Exercise directions: Begin at the line with "Close the Material" and write out every line after it, exactly, through the last line below, adding nothing.

Exercise data:
○ ○ ○ ○ ○

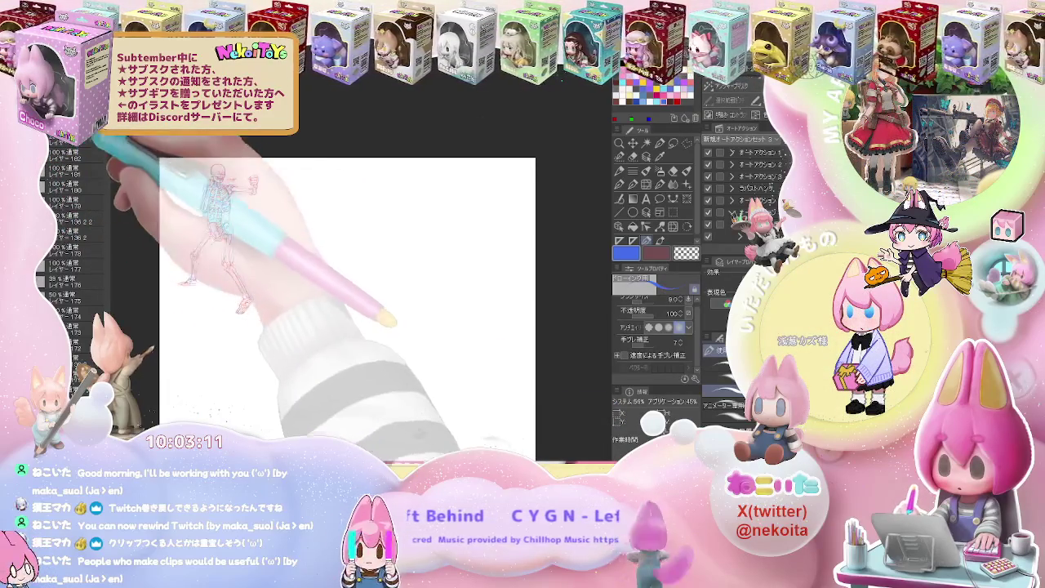
{"action": "key", "text": "F9"}
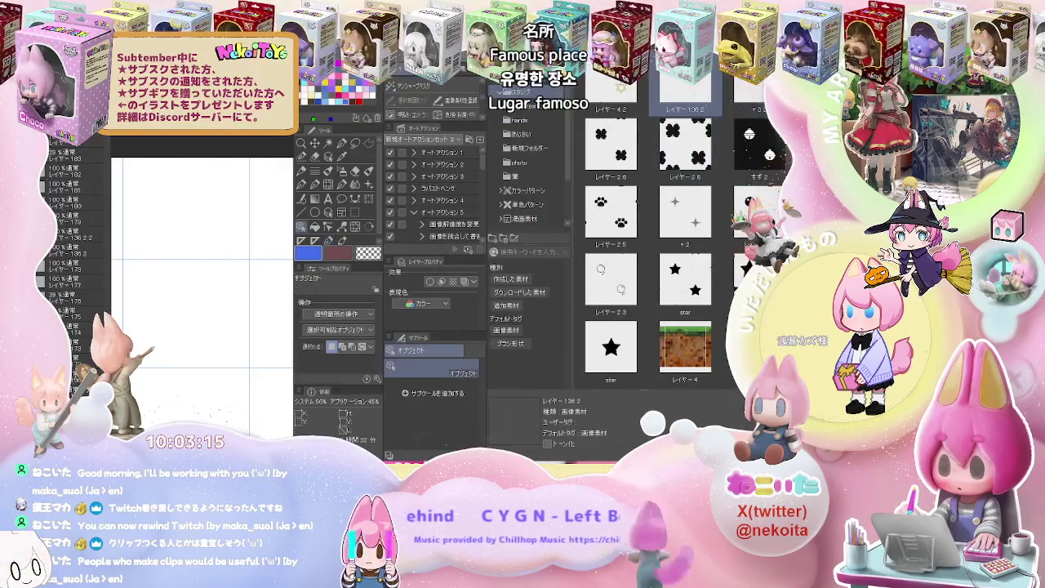
Close the Material palette and return the canvas view upright with the skeleton in view.
{"action": "key", "text": "F9"}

○ ○ ○ ○ ○

Result for this task:
Close the Material palette and return the canvas view upright with the skeleton in view.
{"action": "key", "text": "F9"}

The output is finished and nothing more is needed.